**About this task**. Scan the data below for the string "water". Copy every line where it appears.
#### Stored data ####
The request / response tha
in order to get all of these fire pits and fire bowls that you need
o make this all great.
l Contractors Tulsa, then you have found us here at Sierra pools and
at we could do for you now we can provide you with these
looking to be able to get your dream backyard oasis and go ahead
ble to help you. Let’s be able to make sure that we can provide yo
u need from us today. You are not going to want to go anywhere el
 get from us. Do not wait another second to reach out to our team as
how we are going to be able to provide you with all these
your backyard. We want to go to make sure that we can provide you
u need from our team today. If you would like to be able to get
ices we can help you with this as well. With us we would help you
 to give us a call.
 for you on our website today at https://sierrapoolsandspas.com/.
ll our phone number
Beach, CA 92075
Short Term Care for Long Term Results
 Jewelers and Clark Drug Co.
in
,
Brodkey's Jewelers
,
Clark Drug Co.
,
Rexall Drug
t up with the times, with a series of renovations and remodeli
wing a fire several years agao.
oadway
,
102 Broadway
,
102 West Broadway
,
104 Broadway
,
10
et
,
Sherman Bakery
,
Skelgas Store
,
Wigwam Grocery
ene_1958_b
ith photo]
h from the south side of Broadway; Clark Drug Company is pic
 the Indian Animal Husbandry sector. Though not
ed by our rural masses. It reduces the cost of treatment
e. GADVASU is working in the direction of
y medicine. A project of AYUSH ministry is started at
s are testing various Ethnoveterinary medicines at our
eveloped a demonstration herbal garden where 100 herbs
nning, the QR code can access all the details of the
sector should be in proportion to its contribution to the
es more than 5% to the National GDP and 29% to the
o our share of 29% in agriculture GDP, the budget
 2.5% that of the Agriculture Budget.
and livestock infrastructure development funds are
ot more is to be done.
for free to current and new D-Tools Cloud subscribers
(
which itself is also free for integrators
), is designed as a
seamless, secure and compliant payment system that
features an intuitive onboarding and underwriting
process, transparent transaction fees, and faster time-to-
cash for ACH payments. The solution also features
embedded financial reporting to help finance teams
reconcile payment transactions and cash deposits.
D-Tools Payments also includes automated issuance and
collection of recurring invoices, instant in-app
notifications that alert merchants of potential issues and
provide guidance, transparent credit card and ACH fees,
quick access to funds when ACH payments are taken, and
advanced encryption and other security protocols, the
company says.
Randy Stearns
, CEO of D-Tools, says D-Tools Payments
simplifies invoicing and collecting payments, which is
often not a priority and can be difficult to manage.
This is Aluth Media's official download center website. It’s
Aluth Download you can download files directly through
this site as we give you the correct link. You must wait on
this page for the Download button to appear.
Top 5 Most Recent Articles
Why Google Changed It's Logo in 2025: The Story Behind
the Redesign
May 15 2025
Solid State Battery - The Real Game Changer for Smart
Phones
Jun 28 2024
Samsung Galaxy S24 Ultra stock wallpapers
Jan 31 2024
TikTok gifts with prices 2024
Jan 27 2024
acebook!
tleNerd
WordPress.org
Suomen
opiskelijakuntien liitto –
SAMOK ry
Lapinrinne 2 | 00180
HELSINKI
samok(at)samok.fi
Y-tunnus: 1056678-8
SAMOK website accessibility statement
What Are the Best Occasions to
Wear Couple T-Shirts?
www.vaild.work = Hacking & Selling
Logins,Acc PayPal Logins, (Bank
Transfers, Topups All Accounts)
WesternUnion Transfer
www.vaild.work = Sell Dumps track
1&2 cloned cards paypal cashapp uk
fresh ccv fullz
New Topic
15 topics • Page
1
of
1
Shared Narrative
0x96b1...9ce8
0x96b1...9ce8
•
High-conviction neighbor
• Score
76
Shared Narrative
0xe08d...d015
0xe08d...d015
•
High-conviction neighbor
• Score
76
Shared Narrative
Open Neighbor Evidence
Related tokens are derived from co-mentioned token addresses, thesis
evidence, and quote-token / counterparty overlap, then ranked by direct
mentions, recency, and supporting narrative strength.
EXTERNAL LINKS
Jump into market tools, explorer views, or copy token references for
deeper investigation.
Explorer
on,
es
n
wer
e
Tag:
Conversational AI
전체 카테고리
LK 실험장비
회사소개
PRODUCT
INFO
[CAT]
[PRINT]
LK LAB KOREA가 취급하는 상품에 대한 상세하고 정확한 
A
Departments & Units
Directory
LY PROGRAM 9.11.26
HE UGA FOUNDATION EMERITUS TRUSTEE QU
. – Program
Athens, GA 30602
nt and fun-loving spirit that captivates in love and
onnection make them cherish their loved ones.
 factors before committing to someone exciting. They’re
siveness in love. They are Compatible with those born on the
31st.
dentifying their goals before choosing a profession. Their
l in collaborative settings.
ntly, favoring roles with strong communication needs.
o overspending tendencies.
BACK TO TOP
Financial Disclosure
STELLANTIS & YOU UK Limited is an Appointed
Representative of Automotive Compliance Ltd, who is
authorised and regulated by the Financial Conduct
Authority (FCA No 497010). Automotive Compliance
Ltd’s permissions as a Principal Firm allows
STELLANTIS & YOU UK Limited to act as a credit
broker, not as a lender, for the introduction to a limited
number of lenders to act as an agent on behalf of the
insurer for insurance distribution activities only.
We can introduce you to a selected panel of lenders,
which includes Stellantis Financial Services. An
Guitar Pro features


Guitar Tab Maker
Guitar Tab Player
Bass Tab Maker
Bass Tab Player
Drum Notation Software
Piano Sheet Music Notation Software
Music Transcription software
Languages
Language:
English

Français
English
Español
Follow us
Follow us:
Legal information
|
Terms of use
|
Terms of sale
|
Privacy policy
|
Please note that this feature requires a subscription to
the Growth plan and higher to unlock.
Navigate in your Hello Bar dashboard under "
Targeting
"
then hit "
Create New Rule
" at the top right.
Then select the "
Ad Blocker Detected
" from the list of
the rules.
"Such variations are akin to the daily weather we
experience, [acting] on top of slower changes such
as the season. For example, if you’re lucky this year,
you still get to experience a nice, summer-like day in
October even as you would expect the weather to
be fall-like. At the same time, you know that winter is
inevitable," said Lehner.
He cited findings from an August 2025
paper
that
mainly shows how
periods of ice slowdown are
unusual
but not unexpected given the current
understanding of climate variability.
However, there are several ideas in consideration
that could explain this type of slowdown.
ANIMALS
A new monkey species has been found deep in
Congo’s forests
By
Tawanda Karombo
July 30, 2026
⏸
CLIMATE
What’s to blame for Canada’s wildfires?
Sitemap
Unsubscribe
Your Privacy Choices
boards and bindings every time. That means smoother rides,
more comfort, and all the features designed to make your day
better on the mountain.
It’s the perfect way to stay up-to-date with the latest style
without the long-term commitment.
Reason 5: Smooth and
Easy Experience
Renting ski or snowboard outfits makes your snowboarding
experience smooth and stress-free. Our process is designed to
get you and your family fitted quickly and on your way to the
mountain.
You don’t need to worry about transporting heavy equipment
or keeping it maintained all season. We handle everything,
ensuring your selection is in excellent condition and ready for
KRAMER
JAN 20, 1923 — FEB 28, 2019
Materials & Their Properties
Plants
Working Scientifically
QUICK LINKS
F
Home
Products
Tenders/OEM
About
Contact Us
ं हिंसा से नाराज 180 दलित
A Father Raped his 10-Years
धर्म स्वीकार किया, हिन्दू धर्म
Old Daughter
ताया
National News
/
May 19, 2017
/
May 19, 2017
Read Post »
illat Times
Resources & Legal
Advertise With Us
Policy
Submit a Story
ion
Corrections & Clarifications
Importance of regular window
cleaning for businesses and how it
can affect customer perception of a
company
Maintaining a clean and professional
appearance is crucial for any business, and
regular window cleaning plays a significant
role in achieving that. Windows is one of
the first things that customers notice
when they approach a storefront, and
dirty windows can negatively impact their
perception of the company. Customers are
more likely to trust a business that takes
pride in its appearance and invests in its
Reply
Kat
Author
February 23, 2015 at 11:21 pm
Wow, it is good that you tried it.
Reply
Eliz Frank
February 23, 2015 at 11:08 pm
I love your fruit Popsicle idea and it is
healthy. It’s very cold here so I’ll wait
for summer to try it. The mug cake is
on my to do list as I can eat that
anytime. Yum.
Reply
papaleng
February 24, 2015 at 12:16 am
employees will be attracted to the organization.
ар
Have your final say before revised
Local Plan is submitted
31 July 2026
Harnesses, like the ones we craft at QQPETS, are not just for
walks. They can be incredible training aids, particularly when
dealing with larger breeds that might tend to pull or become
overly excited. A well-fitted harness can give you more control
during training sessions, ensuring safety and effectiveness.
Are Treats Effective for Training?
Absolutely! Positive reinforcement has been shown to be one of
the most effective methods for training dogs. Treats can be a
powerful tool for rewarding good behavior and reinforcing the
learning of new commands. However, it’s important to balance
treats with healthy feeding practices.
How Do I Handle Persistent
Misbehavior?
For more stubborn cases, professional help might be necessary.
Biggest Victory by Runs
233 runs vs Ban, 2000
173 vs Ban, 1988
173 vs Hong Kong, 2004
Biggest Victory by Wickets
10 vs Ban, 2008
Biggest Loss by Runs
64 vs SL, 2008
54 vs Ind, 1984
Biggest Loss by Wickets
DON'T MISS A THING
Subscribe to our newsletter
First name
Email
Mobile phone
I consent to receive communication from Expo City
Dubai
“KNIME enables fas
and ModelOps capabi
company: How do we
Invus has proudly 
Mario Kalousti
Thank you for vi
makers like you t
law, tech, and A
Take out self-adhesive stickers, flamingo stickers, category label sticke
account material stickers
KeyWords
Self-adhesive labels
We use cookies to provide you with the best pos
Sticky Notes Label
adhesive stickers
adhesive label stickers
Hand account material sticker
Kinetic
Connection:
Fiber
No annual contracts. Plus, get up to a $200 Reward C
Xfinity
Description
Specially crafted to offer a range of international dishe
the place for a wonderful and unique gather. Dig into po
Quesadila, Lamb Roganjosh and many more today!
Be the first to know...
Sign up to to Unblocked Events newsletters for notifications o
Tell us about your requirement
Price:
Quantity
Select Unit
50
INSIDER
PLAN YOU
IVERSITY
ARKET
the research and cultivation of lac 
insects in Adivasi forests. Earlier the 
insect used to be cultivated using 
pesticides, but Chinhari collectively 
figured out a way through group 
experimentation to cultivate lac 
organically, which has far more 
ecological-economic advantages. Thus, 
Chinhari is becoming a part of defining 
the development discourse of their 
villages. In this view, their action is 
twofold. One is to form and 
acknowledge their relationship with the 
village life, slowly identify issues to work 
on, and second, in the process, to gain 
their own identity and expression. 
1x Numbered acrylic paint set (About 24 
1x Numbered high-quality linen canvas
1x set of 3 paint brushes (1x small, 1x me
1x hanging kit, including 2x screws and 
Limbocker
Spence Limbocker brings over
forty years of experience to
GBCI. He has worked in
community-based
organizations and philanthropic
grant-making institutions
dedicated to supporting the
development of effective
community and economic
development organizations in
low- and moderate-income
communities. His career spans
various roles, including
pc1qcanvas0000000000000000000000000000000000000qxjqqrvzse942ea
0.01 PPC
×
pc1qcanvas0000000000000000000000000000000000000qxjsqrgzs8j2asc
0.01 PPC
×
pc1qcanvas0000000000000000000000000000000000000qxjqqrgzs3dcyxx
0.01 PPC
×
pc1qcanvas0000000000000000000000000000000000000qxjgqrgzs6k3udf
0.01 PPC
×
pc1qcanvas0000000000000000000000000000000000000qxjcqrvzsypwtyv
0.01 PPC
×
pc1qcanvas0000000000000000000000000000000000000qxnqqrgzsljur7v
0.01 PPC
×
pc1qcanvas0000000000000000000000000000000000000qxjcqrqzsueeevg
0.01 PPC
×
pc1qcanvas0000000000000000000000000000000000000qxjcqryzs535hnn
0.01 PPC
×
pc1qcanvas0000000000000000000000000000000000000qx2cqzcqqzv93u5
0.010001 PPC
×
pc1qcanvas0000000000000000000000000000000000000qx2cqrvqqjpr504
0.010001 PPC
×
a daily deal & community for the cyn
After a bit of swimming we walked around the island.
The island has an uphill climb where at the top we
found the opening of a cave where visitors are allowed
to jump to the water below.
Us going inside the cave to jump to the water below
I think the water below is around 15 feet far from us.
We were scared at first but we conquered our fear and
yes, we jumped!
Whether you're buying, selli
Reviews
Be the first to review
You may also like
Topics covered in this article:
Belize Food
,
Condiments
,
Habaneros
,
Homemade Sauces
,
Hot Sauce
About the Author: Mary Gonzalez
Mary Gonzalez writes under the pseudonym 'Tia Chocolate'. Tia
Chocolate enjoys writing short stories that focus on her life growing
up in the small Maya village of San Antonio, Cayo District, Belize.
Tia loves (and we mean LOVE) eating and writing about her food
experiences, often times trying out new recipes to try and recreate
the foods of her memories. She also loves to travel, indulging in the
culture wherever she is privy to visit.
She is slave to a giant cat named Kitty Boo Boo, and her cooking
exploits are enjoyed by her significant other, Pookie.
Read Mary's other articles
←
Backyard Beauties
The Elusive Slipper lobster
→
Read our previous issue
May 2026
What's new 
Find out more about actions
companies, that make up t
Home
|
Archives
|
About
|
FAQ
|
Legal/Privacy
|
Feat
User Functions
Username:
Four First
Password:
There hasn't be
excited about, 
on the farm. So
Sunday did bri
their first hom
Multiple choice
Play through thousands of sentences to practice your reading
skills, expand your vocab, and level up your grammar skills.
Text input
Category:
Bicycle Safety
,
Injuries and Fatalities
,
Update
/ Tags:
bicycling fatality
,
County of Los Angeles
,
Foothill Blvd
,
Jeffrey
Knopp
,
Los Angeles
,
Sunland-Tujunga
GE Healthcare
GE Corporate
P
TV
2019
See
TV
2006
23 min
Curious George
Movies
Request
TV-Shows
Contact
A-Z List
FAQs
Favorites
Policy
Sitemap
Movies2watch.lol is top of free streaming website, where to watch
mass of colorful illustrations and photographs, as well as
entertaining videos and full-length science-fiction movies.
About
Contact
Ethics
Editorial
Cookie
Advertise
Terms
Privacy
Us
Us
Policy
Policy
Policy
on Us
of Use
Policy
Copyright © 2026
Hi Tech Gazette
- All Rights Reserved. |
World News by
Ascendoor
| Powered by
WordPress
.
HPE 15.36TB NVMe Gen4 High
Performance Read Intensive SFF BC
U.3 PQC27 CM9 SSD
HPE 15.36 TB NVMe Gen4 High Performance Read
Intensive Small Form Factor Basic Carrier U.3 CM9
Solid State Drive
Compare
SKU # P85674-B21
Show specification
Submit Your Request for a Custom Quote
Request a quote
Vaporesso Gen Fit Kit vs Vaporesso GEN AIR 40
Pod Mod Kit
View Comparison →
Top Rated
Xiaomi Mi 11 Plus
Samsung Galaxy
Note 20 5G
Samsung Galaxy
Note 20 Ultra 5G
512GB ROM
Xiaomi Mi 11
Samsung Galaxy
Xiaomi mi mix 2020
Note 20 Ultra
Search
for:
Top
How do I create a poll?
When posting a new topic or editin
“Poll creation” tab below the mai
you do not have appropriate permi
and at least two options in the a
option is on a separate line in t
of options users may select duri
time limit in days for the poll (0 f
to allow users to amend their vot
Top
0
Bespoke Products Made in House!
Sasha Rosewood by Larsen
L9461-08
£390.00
####
**Response area**.
to jump to the water below.
Us going inside the cave to jump to the water below
I think the water below is around 15 feet far from us.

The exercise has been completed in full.